### WHAT THE TASK REQUIRES
Search the records for the word "were" and pick out every line that has it.

### DATASET CONTENT
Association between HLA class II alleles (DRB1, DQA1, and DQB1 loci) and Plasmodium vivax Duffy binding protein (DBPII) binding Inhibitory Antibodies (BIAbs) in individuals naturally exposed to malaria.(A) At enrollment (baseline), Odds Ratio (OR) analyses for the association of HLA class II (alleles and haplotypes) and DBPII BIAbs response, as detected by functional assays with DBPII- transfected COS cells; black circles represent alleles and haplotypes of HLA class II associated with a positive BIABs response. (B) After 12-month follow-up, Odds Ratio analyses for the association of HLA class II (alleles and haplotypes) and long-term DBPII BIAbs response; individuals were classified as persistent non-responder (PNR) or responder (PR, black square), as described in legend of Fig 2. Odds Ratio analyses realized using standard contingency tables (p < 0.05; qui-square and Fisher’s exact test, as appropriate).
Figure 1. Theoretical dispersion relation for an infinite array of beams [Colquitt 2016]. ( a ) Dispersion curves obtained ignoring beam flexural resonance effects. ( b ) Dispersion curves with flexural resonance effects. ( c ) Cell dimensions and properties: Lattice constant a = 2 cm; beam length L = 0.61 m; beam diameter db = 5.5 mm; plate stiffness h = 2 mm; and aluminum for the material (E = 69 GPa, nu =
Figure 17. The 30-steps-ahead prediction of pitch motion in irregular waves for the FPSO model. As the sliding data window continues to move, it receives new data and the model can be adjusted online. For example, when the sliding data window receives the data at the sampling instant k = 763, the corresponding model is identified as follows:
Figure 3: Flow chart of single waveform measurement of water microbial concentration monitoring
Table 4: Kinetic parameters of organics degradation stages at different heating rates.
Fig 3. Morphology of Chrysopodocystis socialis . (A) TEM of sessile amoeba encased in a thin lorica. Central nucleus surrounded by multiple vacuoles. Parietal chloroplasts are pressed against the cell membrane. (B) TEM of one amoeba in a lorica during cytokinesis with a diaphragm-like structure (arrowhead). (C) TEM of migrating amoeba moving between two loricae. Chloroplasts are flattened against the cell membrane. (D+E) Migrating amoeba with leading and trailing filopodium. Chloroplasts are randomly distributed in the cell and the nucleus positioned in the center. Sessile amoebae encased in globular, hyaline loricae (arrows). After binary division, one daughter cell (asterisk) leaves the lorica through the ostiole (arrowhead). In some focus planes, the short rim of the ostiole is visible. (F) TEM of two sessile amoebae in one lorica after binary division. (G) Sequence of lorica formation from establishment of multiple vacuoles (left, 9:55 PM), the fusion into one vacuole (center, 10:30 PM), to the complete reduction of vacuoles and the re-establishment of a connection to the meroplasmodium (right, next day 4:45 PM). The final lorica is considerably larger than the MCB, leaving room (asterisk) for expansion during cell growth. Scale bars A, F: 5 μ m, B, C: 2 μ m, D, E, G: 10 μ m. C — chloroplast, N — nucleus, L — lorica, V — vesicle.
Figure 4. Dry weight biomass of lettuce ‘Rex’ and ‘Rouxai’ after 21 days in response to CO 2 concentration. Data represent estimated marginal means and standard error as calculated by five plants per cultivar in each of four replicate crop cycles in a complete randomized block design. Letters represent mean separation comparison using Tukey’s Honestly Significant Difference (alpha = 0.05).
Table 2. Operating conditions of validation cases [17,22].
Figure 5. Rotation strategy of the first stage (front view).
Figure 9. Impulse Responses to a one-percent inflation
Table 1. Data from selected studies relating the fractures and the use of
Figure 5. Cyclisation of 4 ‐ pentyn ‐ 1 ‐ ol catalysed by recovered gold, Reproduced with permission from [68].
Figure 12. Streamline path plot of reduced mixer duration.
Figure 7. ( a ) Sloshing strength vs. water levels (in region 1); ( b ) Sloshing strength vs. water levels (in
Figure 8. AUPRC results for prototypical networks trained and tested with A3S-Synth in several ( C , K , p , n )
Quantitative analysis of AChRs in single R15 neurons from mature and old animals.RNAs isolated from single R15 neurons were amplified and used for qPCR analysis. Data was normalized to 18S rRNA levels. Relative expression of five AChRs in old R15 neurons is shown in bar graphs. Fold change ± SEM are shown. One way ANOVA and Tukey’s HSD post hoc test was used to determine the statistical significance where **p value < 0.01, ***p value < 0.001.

### OUTPUT
Association between HLA class II alleles (DRB1, DQA1, and DQB1 loci) and Plasmodium vivax Duffy binding protein (DBPII) binding Inhibitory Antibodies (BIAbs) in individuals naturally exposed to malaria.(A) At enrollment (baseline), Odds Ratio (OR) analyses for the association of HLA class II (alleles and haplotypes) and DBPII BIAbs response, as detected by functional assays with DBPII- transfected COS cells; black circles represent alleles and haplotypes of HLA class II associated with a positive BIABs response. (B) After 12-month follow-up, Odds Ratio analyses for the association of HLA class II (alleles and haplotypes) and long-term DBPII BIAbs response; individuals were classified as persistent non-responder (PNR) or responder (PR, black square), as described in legend of Fig 2. Odds Ratio analyses realized using standard contingency tables (p < 0.05; qui-square and Fisher’s exact test, as appropriate).
Quantitative analysis of AChRs in single R15 neurons from mature and old animals.RNAs isolated from single R15 neurons were amplified and used for qPCR analysis. Data was normalized to 18S rRNA levels. Relative expression of five AChRs in old R15 neurons is shown in bar graphs. Fold change ± SEM are shown. One way ANOVA and Tukey’s HSD post hoc test was used to determine the statistical significance where **p value < 0.01, ***p value < 0.001.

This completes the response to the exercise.